» TRY IT:
Below are some entries. Repeat exactly the lines from the one with "1974-07-20 毛主席语录" through the one with "1974-07-20 广阔天地育新苗——喜看广州生产建设部队知识青年的成长", and only those.

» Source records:
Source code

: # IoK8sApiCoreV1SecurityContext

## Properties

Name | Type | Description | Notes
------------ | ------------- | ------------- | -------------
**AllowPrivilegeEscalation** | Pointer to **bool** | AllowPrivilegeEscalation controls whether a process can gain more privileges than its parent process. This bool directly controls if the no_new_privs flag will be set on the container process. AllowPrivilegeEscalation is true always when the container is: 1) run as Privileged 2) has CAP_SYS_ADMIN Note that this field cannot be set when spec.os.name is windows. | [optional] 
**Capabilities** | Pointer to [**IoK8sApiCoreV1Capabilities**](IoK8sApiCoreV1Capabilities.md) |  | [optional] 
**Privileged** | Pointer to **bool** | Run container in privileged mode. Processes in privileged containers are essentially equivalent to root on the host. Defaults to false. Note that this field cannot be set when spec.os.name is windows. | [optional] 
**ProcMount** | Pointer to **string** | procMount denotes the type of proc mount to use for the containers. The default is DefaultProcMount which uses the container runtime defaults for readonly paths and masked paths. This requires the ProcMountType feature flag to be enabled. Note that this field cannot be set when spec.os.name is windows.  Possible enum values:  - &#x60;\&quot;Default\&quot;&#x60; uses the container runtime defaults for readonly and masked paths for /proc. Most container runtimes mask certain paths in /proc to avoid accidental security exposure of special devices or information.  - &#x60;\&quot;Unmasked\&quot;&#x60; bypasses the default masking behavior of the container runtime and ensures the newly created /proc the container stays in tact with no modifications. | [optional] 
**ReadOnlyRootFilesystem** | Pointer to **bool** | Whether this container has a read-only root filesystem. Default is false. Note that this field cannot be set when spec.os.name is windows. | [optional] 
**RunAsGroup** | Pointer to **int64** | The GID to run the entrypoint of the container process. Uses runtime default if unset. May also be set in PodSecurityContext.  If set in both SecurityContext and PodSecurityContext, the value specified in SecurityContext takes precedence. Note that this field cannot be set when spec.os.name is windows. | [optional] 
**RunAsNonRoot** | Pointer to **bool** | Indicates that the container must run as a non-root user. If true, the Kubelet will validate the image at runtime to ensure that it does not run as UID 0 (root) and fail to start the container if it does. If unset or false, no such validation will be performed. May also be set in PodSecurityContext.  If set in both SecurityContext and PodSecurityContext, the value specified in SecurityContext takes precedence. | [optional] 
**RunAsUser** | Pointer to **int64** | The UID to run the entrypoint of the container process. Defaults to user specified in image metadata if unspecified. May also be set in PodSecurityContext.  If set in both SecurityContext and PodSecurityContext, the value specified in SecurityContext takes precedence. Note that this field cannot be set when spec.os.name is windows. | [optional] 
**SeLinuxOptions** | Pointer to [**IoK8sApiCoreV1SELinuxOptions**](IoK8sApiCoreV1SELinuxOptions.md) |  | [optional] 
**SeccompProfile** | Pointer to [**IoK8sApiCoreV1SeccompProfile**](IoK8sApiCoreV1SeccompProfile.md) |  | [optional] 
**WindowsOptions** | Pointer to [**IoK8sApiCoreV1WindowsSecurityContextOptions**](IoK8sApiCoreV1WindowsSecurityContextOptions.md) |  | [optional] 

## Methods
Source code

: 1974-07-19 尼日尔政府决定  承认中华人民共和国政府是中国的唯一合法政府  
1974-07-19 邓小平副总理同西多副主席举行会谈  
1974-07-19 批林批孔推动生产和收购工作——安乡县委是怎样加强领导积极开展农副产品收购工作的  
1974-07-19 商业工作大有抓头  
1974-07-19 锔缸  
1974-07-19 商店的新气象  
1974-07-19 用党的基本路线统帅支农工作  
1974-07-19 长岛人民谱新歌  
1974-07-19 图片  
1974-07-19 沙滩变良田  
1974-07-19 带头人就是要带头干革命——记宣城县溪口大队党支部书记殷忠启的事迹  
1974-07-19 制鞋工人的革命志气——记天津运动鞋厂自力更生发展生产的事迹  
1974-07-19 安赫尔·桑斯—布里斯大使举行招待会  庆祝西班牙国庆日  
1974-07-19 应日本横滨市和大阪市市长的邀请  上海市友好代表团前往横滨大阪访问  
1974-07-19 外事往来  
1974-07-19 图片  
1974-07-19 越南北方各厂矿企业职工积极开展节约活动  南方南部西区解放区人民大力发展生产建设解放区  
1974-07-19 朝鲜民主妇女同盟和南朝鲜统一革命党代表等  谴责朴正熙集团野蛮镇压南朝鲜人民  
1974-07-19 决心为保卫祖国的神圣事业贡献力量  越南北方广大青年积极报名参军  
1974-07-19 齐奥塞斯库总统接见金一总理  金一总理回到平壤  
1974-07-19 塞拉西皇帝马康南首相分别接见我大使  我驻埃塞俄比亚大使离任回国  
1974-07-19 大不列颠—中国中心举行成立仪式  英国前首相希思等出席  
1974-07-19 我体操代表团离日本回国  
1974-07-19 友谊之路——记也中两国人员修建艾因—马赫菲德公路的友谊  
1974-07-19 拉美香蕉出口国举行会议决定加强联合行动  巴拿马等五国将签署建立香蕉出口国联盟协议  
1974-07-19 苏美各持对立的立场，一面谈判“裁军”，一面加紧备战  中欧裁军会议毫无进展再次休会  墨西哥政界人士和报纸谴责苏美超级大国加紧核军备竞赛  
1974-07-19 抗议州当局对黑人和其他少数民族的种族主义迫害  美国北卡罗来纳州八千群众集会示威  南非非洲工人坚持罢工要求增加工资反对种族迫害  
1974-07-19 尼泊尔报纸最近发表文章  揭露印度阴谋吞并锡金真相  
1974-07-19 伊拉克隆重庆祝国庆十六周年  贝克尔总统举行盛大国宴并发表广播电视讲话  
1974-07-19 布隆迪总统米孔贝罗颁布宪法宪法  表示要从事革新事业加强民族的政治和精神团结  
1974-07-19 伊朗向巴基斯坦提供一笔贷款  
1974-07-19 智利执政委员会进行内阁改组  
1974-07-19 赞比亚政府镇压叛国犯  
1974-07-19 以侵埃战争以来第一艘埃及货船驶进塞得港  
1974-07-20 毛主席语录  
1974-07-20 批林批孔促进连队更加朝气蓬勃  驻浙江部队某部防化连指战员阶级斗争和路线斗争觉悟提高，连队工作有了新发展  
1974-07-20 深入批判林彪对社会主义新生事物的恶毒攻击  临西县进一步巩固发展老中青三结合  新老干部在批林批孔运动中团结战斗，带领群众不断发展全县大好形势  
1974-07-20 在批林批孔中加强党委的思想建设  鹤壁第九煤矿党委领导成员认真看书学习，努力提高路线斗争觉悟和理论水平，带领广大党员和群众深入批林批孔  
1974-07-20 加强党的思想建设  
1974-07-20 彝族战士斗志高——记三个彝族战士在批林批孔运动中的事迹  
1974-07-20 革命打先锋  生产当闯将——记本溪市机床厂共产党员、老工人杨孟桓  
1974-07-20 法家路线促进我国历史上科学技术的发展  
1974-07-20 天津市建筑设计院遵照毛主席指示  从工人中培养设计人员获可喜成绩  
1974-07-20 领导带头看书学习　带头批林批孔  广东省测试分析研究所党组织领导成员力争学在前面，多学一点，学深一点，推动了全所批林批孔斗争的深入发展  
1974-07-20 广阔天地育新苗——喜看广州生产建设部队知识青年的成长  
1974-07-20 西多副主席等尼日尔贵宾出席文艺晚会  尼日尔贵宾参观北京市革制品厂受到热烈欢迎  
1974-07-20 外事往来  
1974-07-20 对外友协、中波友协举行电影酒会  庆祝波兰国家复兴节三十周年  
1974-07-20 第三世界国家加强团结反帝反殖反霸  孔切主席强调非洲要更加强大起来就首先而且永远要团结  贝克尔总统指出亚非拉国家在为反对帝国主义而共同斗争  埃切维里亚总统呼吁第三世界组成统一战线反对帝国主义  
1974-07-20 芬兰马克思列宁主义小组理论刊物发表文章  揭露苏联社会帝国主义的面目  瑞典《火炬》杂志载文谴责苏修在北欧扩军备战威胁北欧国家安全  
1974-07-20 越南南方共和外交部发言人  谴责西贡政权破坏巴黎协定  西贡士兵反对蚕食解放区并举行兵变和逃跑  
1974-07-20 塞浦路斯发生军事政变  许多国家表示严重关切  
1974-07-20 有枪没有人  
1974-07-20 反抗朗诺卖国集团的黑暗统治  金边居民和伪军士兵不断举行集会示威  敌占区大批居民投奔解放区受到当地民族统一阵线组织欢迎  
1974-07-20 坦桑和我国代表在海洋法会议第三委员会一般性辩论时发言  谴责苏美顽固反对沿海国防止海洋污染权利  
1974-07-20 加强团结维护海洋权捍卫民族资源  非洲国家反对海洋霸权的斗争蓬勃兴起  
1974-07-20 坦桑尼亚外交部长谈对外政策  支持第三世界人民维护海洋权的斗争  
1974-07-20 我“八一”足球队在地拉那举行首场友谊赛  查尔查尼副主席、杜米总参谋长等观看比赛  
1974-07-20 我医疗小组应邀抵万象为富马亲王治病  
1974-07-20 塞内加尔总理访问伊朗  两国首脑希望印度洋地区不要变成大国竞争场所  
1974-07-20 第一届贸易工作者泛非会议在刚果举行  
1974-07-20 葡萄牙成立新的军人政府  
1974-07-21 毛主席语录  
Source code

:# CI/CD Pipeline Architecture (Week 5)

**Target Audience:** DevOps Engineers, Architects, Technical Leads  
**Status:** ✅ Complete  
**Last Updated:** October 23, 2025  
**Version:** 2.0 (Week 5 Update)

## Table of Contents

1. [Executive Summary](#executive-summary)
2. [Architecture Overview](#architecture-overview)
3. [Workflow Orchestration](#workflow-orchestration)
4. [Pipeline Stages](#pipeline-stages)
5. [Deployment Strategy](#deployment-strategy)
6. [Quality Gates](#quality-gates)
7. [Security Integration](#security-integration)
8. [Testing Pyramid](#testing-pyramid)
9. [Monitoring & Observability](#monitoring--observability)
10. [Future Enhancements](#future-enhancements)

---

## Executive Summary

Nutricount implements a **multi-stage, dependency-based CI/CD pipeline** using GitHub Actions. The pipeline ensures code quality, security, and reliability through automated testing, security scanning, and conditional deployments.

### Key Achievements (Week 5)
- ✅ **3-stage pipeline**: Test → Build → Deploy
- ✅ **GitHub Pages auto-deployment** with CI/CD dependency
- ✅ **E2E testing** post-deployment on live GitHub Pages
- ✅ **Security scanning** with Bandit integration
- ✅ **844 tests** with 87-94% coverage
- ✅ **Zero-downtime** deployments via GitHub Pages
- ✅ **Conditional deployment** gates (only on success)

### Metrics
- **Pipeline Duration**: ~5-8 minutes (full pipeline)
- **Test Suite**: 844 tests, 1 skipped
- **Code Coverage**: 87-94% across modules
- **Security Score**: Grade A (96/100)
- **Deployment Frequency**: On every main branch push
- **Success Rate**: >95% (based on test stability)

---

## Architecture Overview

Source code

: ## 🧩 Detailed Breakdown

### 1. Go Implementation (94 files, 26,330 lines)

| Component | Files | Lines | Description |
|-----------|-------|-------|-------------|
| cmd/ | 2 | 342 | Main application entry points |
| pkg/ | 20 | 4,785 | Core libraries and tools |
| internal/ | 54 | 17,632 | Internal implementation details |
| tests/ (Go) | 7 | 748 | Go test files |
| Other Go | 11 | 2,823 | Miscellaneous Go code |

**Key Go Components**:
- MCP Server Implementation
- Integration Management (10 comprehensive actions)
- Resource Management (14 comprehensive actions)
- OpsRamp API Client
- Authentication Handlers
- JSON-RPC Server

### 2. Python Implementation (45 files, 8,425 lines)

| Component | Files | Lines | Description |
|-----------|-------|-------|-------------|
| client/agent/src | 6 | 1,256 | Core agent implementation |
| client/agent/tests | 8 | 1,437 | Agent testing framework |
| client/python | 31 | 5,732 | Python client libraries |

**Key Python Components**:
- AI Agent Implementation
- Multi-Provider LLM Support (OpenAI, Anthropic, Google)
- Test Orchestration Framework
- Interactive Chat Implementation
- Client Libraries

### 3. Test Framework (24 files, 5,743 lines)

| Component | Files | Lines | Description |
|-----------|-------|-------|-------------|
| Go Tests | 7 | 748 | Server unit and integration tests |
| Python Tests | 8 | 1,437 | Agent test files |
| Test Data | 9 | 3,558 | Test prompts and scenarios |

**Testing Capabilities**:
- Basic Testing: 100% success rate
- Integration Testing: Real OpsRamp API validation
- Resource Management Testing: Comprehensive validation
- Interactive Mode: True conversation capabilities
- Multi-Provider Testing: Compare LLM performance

» ANSWER:
1974-07-20 毛主席语录  
1974-07-20 批林批孔促进连队更加朝气蓬勃  驻浙江部队某部防化连指战员阶级斗争和路线斗争觉悟提高，连队工作有了新发展  
1974-07-20 深入批判林彪对社会主义新生事物的恶毒攻击  临西县进一步巩固发展老中青三结合  新老干部在批林批孔运动中团结战斗，带领群众不断发展全县大好形势  
1974-07-20 在批林批孔中加强党委的思想建设  鹤壁第九煤矿党委领导成员认真看书学习，努力提高路线斗争觉悟和理论水平，带领广大党员和群众深入批林批孔  
1974-07-20 加强党的思想建设  
1974-07-20 彝族战士斗志高——记三个彝族战士在批林批孔运动中的事迹  
1974-07-20 革命打先锋  生产当闯将——记本溪市机床厂共产党员、老工人杨孟桓  
1974-07-20 法家路线促进我国历史上科学技术的发展  
1974-07-20 天津市建筑设计院遵照毛主席指示  从工人中培养设计人员获可喜成绩  
1974-07-20 领导带头看书学习　带头批林批孔  广东省测试分析研究所党组织领导成员力争学在前面，多学一点，学深一点，推动了全所批林批孔斗争的深入发展  
1974-07-20 广阔天地育新苗——喜看广州生产建设部队知识青年的成长  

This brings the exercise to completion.